WHAT IS ASKED
Reproduce the passage of the provided text on the Apalachicola Bay oyster harvest starting at "Their conversation flows" and ending at "declining oyster reefs.".

Five oyster harvesters walk into a Mexican restaurant.

They gather there most mornings around 7 a.m., weather-worn hands picking at plates of hashbrowns and cups of coffee scattered across two shoved-together tables. Many of their families have lived in Eastpoint, just outside Apalachicola on the Florida Panhandle, for four or five generations.

Their conversation flows from grandchildren to deer hunting with an ease conveying their decades of friendship. Then it turns to the topic captivating their community: Apalachicola Bay reopening for oyster harvesting after a five-year hiatus.

“I’ve seen more excitement out of older people this month than I’ve seen in years,” said Owen Golden, 75, his eyes crinkling behind wire-rimmed glasses.

Fresh Take Florida

Apalachicola Bay opened Jan. 1 for a brief season lasting through the end of February. It’s the first time the bay has opened for commercial harvesting since 2020, when the Florida Fish and Wildlife Conservation Commission closed the area due to declining oyster reefs.

At its peak, the bay was a cornerstone of Florida’s commercial oyster fishery and the community of Franklin County, south of Tallahassee along the Gulf coast. One in 10 wild oysters served across the country came from its waters. In a rural area of the state, the fourth-smallest by population out of Florida’s 67 counties, the commercial fishery supported over 2,500 jobs.

But 95% of oyster habitat has vanished since the area’s historic peak. No one factor caused the decline. Lower freshwater flow into the bay, increased presence of oyster predators, the removal of reef material, and over-harvesting all played a role. Apalachicola isn’t alone. Oyster reefs worldwide have experienced an 85% loss over the past two centuries as of 2008.

No two harvesters have the same opinions on the bay’s closure or its reopening. Some are frustrated with the wildlife commission, saying the agency didn’t fairly distribute commercial permits. Others work closely with its researchers. Some think more oysters should be harvested, others think less. But all agree their community came back to life this year.

DATA EXTRACT

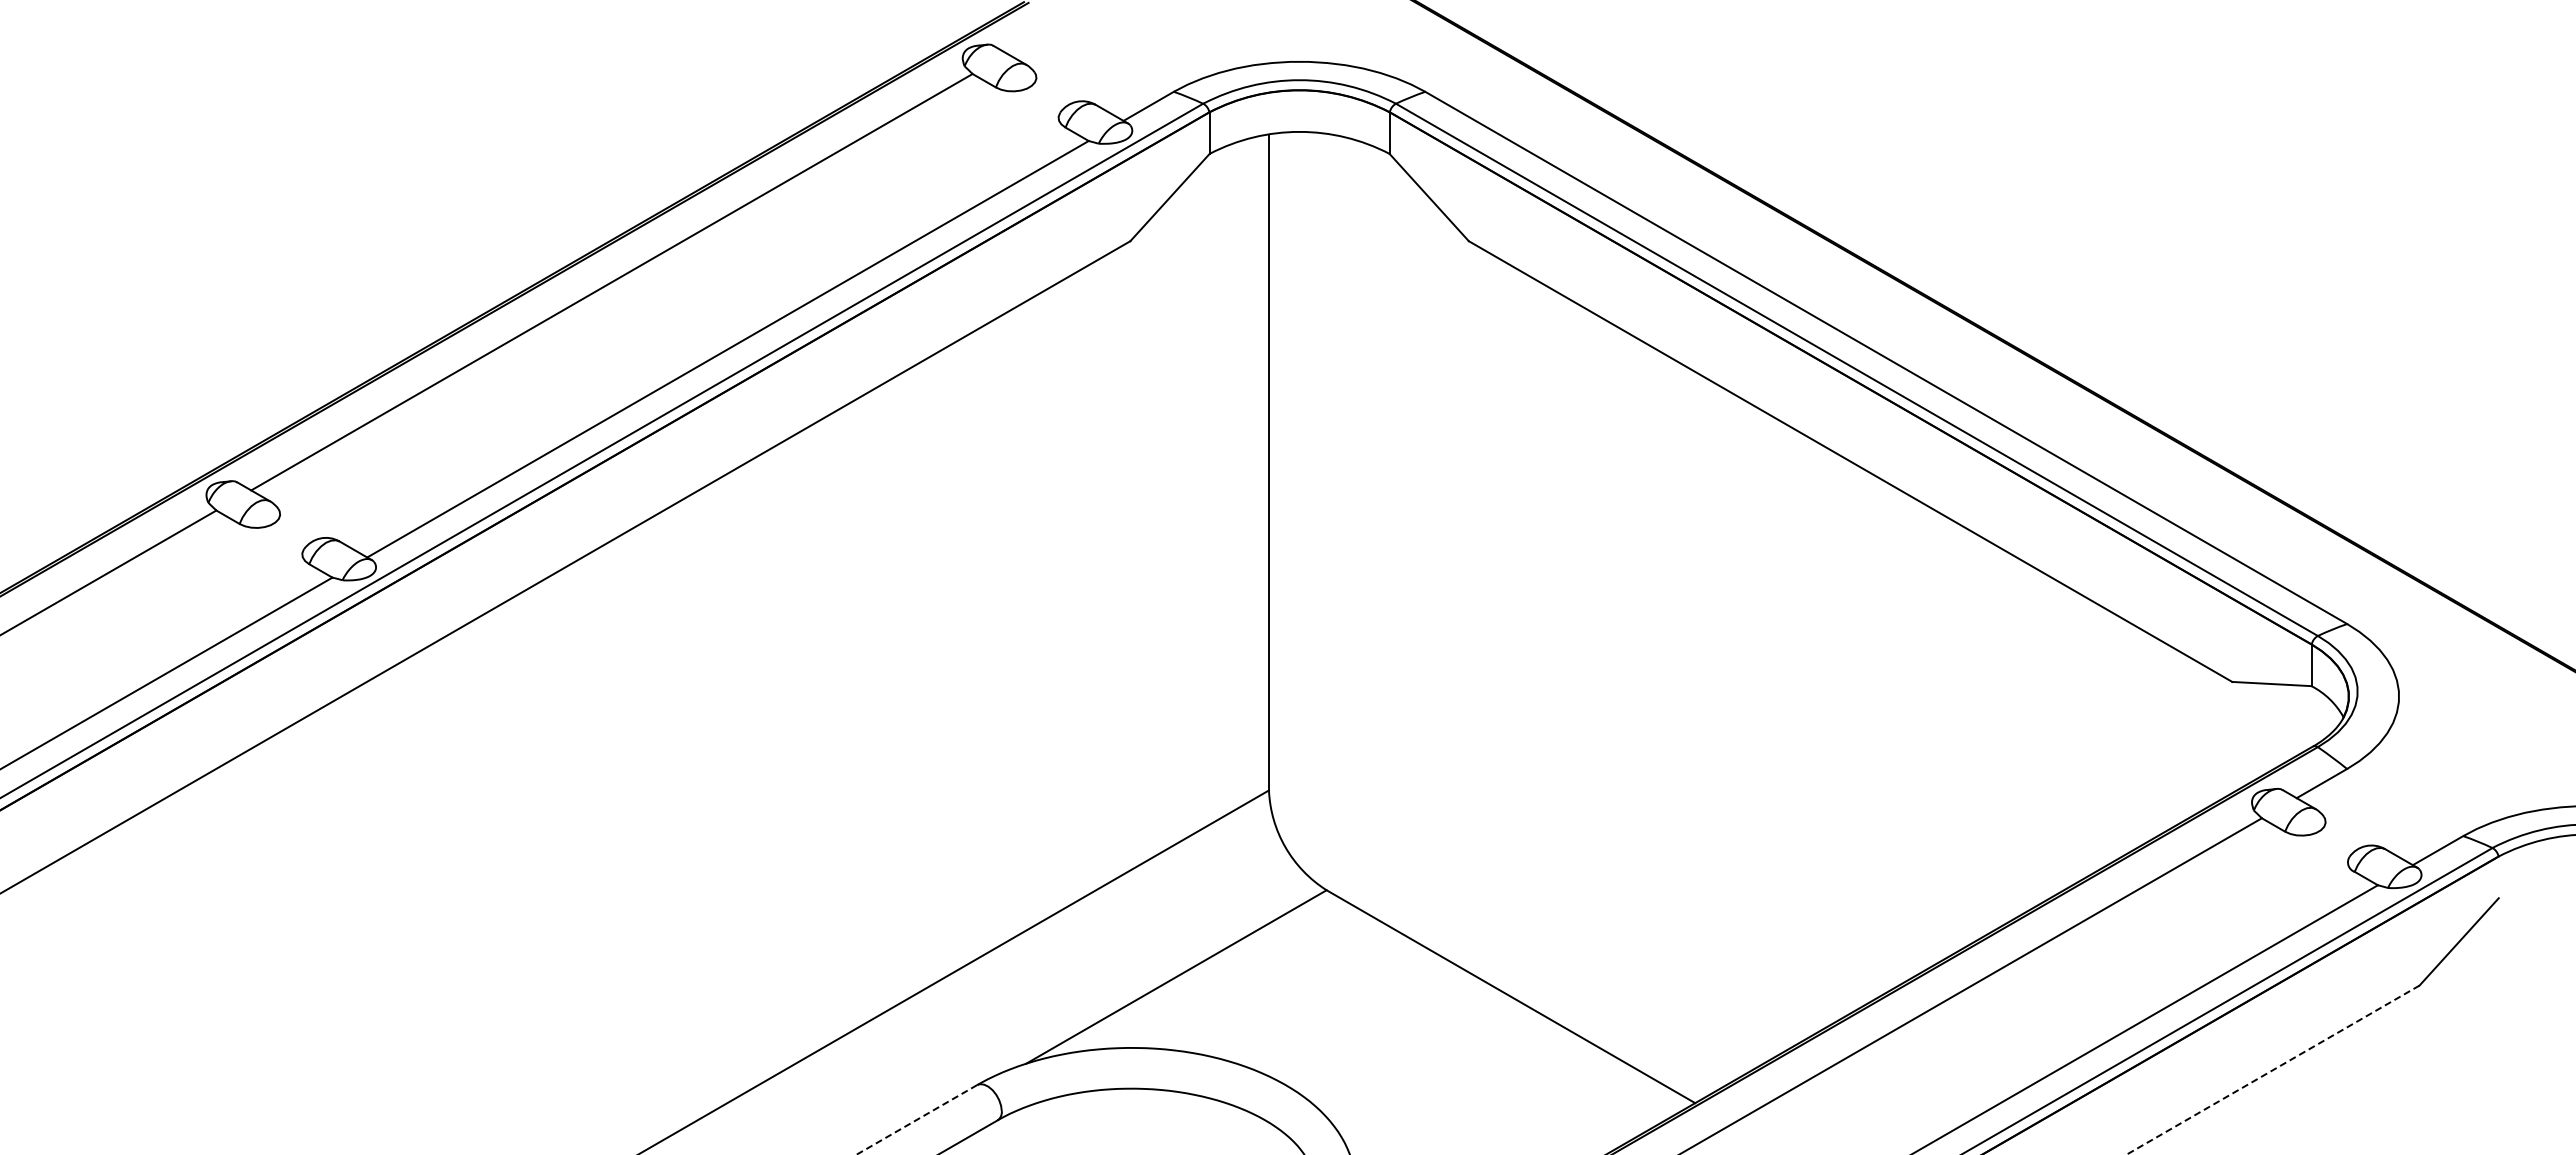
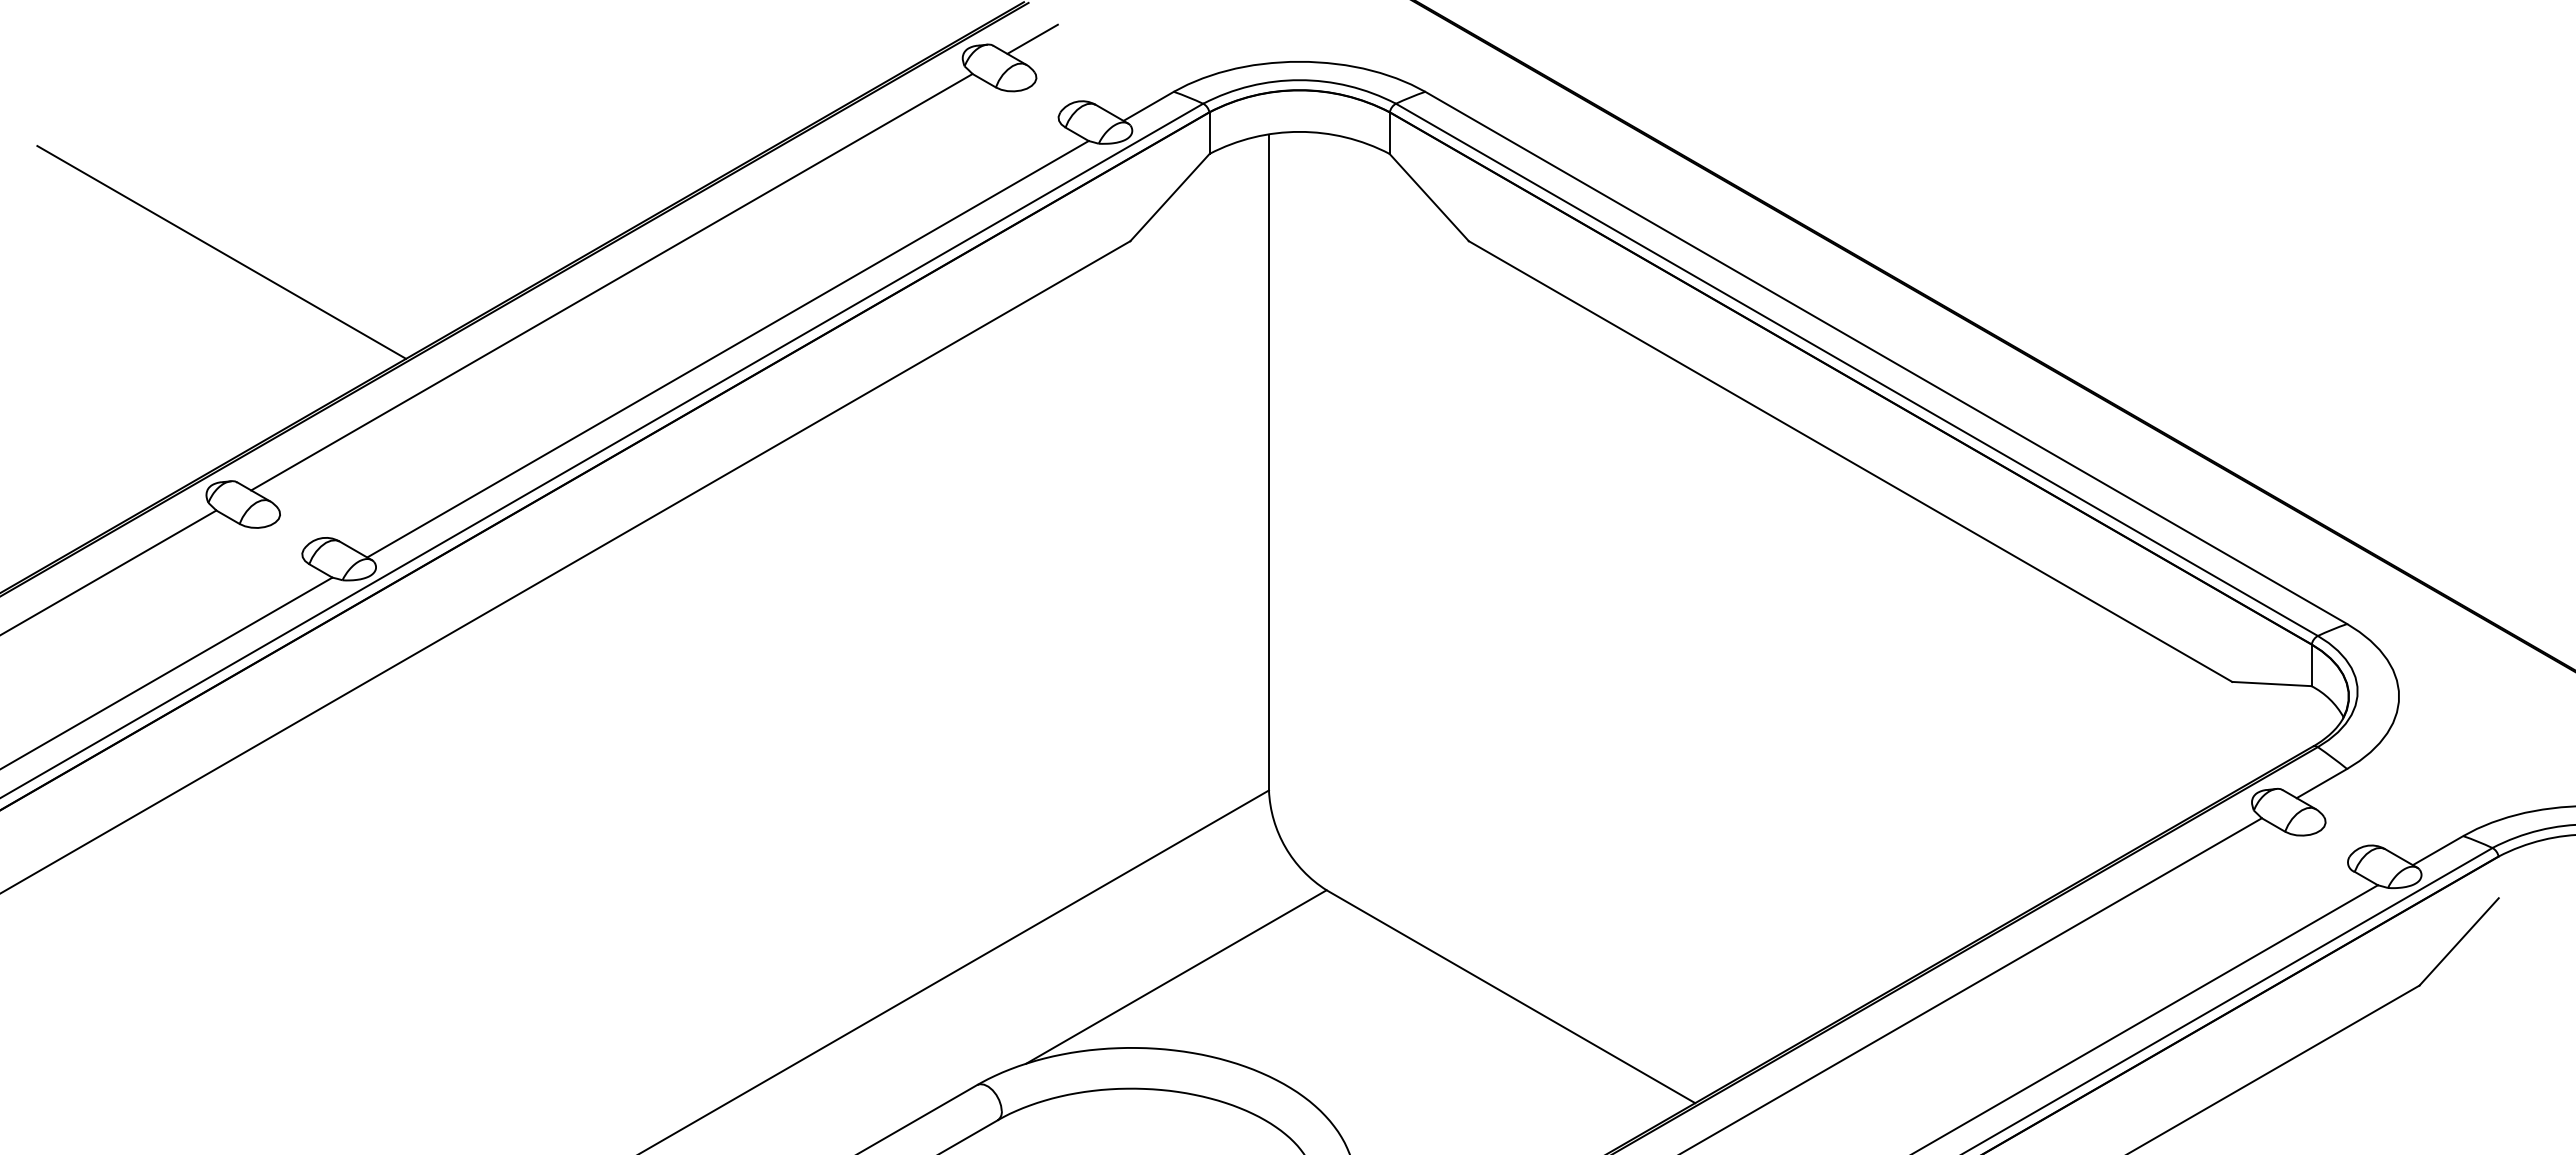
line at (1032, 38): none -> present
line at (221, 252): none -> present
line at (2272, 1070): dashed -> solid
line at (916, 1120): dashed -> solid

EXERCISE SOLUTION
Their conversation flows from grandchildren to deer hunting with an ease conveying their decades of friendship. Then it turns to the topic captivating their community: Apalachicola Bay reopening for oyster harvesting after a five-year hiatus.

“I’ve seen more excitement out of older people this month than I’ve seen in years,” said Owen Golden, 75, his eyes crinkling behind wire-rimmed glasses.

Fresh Take Florida

Apalachicola Bay opened Jan. 1 for a brief season lasting through the end of February. It’s the first time the bay has opened for commercial harvesting since 2020, when the Florida Fish and Wildlife Conservation Commission closed the area due to declining oyster reefs.